1949 Austin A90
4-cyl. 2660cc/88hp 2x1bbl
With an experienced team and a lot of data.
When it was introduced at the famous 1948 London Motor Show, the Austin A90 Atlantic Convertible’s flamboyant appearance was noted by both visitors and the press. The A90 was originally sold as a four-seater drophead, but a mechanically identical four-seater coupe was added. The Austin Atlantic was intended for more affluent American buyers.
Beneath the charming bodywork were coil springs up front along with a live rear axle and leaf springs, drum brakes and a cruciform-braced chassis. The 4-speed gearbox was operated from the steering column, and the A90’s standard equipment included a heater, a central fog lamp an EKCO radio and an adjustable steering column. The A90 Atlantic was available with electrically operated side windows and top, while the gold-faced instruments added a further touch of trans-Atlantic glamour.
In October 1949, the Convertible was joined by the Austin A90 Atlantic Coupe, which was mechanically identical and could be specified with a fabric-covered roof. The A90 Atlantic Coupe further boasted the distinctive feature of a rear windscreen that could be raised and lowered via a handle above the driver’s side mirror. In 1951 the A90s were given an all-hydraulic brake system and Austin ceased building the Convertible in that same year, with the Coupe continuing to be made until September 1952.
Power for the Austin A90 Atlantic was provided by a 2,660cc OHV S4 engine with twin SU carburettors. The transmission was a four-speed box with synchromesh on the top three gears.

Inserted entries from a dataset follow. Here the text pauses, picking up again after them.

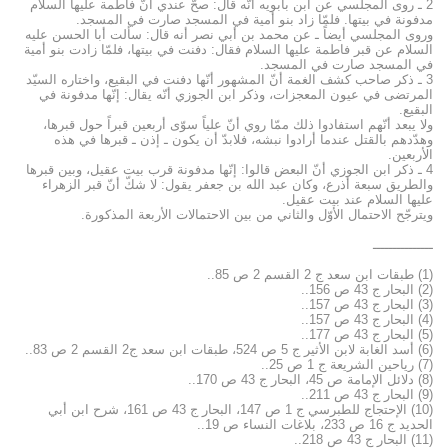
2 ـ روى المجلسي عن ابن بابويه أنّه قال: صحّ عندي أنّ فاطمة عليها السلام
مدفونة في بيتها. فلمّا زاد بنو أمية في المسجد صارت في المسجد.
وروى المجلسي أيضاً ـ عن محمد بن أبي نصر أنه قال: سألت أبا الحسن عليه
السلام عن قبر فاطمة عليها السلام فقال: دفنت في بيتها، فلمّا زادت بنو أمية
في المسجد صارت في المسجد.
3 ـ ذكر صاحب كشف الغمة أنّ المشهور أنّها دفنت في البقيع، واختاره السيّد
المرتضى في عيون المعجزات، وذكر ابن الجوزي أنّه يقال: إنّها مدفونة في
البقيع.
ولا يبعد أنّهم استفادوا ذلك ممّا روي أنّ علياً سوّى أربعين قبراً حول قبرها،
وهدّدهم بالقتل عندما أرادوا نبشه، فلابدّ أن يكون ـ إذن ـ قبرها في هذه
الأربعين.
4 ـ ذكر ابن الجوزي أنّ البعض قالوا: إنّها مدفونة قرب بيت عقيل، وبين قبرها
والطريق سبعة أذرع، وكان عبد الله بن جعفر يقول: لا شكّ أنّ قبر الزهراء
عليها السلام عند بيت عقيل.
ويترجّح الاحتمال الأوّل والثاني من بين الاحتمالات الأربعة المذكورة.
ـــــــــــــــ
(1) طبقات ابن سعد ج 2 القسم 2 ص 85..
(2) البحار ج 43 ص 156..
(3) البحار ج 43 ص 157..
(4) البحار ج 43 ص 157..
(5) البحار ج 43 ص 177..
(6) أسد الغابة لابن الأثير ج 5 ص 524، طبقات ابن سعد ج2 القسم 2 ص 83..
(7) رياحين الشريعة ج 1 ص 25..
(8) دلائل الإمامة ص 45، البحار ج 43 ص 170..
(9) البحار ج 43 ص 211..
(10) الإحتجاج للطبرسي ج 1 ص 147، البحار ج 43 ص 161، شرح ابن أبي
الحديد ج 16 ص 233، بلاغات النساء ص 19..
(11) البحار ج 43 ص 218..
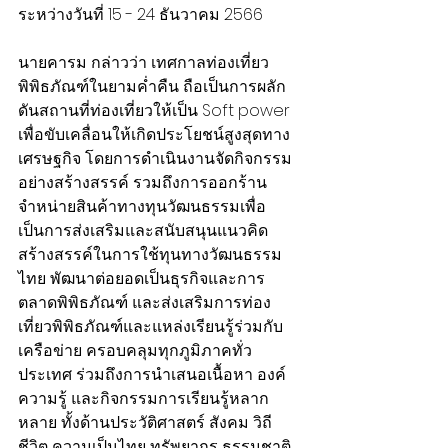
ระหว่างวันที่ 15 - 24 ธันวาคม 2566
นายคารม กล่าวว่า เทศกาลท่องเที่ยว
พิพิธภัณฑ์ในยามค่ำคืน ถือเป็นการผลัก
ดันสถานที่ท่องเที่ยวให้เป็น Soft power 
เพื่อขับเคลื่อนให้เกิดประโยชน์สูงสุดทาง
เศรษฐกิจ โดยการดำเนินงานจัดกิจกรรม
อย่างสร้างสรรค์ รวมถึงการออกร้าน
จำหน่ายสินค้าทางทุนวัฒนธรรมเพื่อ
เป็นการส่งเสริมและสนับสนุนแนวคิด
สร้างสรรค์ในการใช้ทุนทางวัฒนธรรม
ไทย พัฒนาต่อยอดเป็นธุรกิจและการ
ตลาดพิพิธภัณฑ์ และส่งเสริมการท่อง
เที่ยวพิพิธภัณฑ์และแหล่งเรียนรู้ร่วมกับ
เครือข่าย ครอบคลุมทุกภูมิภาคทั่ว
ประเทศ ร่วมถึงการนำเสนอเนื้อหา องค์
ความรู้ และกิจกรรมการเรียนรู้หลาก
หลาย ทั้งด้านประวัติศาสตร์ สังคม วิถี
ชีวิต ความเป็นไทย ทรัพยากร ธรรมชาติ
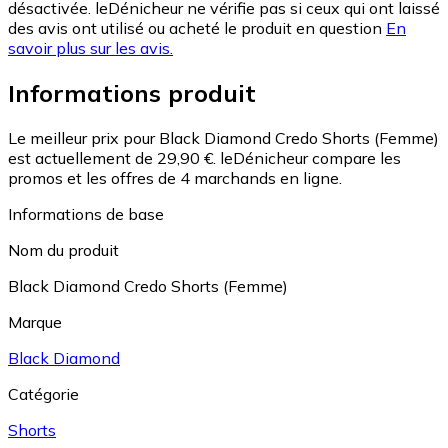
désactivée. leDénicheur ne vérifie pas si ceux qui ont laissé
des avis ont utilisé ou acheté le produit en question
En
savoir plus sur les avis.
Informations produit
Le meilleur prix pour Black Diamond Credo Shorts (Femme)
est actuellement de 29,90 €.
leDénicheur compare les
promos et les offres de 4 marchands en ligne.
Informations de base
Nom du produit
Black Diamond Credo Shorts (Femme)
Marque
Black Diamond
Catégorie
Shorts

The chassis of the Austin A90 Atlantic was derived from the A40 Devon (q.v.) so despite its dramatic looks it is not an out-and-out sports car by any means. Its ride and road manners reflect its family saloon underpinnings. But although the Atlantic’s intended USA customer base did not take to a tourer with only four cylinders in a market sector was dominated by sixes and V-8s, the A90’s top speed was a very respectable 91 mph, with 0-60 mph coming in under 17 seconds. The 2.6-litre engine’s durability is demonstrated by the fact that over a seven-day period at the Indianapolis Motor Speedway in 1949 an Austin A90 Atlantic broke 63 US stock car records.
In fact, Austin A90 Atlantic’s engine went on to power the Austin-Healey 100. For too many years the former was often sacrificed in the restoration of the latter but today this does benefit the spare parts situation. Brightwork and trim details can be very hard to find, while sourcing any example of the Austin A90 Atlantic might require considerable patience. Of the limited production run around 800 were sold in Australia and the Austin’s survival rate was limited by its propensity to rust. The Atlantic’s body was replete with mud traps and the coachwork of any surviving example should be carefully examined. Inside the A90’s cabin, hide-trimmed seats in a poor condition will not be cheap to restore.
The A90 Atlantic’s main domestic competitor was the Riley RMC, but the Austin’s blend of US opulence on a British scale had few if any British rivals.